TASK OBJECTIVE: In the court memorandum, what change in building coverage did defendants Tragianese ask the Zoning Board of Appeals to permit on their lot?

PASSAGE TO READ:
....................

Connecticut Superior Court, Judicial District of Fairfield at Bridgeport
Apr 23, 1996
1996 Ct. Sup. 3862 (Conn. Super. Ct. 1996)

Opinion

No. CV89 0263906S

April 23, 1996


MEMORANDUM OF DECISION


I

Plaintiffs in Count I allege their ownership of a house at 35 Fifth Street, Stratford, where they live. Defendants Tragianese own a house at 1 Fifth Street on an adjoining lot to plaintiffs'. Plaintiffs' property is approximately 153 feet from Long Island Sound and defendants' property is approximately 97 feet from the Sound. Plaintiffs instituted action against defendants Tragianese on September 27, 1989. The latter defendants filed an application with the Stratford Zoning Board of Appeals requesting a variance of § 4.2 of the zoning regulations to permit building coverage on their lot from 20% to 39%. The Zoning Board of Appeals is also a defendant in this case. A hearing was held on February 7, 1989 and the defendant Zoning Board of Appeals granted the increase in lot coverage.

Plaintiffs allege the statutory appeal period on the application of increased lot coverage expired February 28, 1989, and they did not exercise their right of appeal.

On March 15, 1989, defendants Tragianese filed another application for a two-story addition to their existing structure. On October 10, 1989, plaintiffs requested a cease and desist order from the defendant Provisional Planning Zoning Administrator and Zoning Enforcement Officer. The plaintiffs' request was refused.

On October 12, 1989, appealed the refusal under § 8-7 of the statutes. On November 8, 1989, after a hearing by the defendant Zoning Board of Appeals, the latter denied the appeal.

Plaintiffs claim the defendants Tragianese addition totally obstructs plaintiffs' view of the Sound. Plaintiffs assert defendants Tragianese intentionally misrepresented their plans and plaintiffs are irreparably harmed by their structure as built.

It should be noted that plaintiff Michael Keklik attended the zoning hearing on February 7, 1989.

Count II of plaintiffs' complaint essentially repeats Count I.

In Count III plaintiffs allege the town zoning regulations require a Coastal Site Plan Review which the defendant Board failed to require. They also allege the failure of the Board to find that defendants Tragianese proved a hardship at the February 7, 1989 hearing.

In Count IV against the Board of Zoning Appeals essentially repeats the allegations of Count III.

In Count V against defendant Edward Carroll, Stratford Building Official, plaintiffs allege that defendants' Tragianese application of March 15, 1989, was approved by defendant Carroll on March 23, 1989. Plaintiffs further allege requirements of the National Building Code were not complied with. Plaintiffs allege their request of defendant Carroll to intervene to prevent defendants Tragianese construction was refused.

In Counts VI and VII against Gary Lorensen plaintiffs make essentially the same claims as they make in Count V against defendant Carroll, except that they assert Lorensen granted a temporary certificate of zoning compliance to defendants Tragianese on their plans as submitted on March 15, 1989, and he should have refused such certificate.

....................

DATA PROVIDED:

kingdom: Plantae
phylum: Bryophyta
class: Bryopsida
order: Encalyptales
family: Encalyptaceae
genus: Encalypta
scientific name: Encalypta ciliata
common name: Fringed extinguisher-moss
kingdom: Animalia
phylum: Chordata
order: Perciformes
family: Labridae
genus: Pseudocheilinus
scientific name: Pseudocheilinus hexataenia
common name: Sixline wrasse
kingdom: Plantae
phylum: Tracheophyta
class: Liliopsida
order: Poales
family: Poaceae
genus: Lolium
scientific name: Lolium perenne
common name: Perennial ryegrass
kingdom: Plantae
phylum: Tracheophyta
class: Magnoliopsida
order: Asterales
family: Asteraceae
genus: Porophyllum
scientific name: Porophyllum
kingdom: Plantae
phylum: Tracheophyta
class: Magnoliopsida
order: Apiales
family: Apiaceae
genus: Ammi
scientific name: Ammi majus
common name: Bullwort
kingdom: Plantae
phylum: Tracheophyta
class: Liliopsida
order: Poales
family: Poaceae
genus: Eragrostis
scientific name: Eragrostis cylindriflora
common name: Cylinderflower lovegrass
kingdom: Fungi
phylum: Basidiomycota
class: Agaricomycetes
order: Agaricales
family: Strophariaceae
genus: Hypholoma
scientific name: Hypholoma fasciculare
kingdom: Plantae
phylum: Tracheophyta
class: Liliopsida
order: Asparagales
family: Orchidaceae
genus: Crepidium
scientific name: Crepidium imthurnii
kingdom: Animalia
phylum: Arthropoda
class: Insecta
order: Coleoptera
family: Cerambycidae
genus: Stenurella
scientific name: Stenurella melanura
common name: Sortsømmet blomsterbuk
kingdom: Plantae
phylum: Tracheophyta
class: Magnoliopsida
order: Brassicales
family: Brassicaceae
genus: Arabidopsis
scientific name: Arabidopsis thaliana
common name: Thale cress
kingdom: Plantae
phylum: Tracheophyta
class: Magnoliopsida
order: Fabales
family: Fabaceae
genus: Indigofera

....................

REPLY: An increase from 20% to 39%.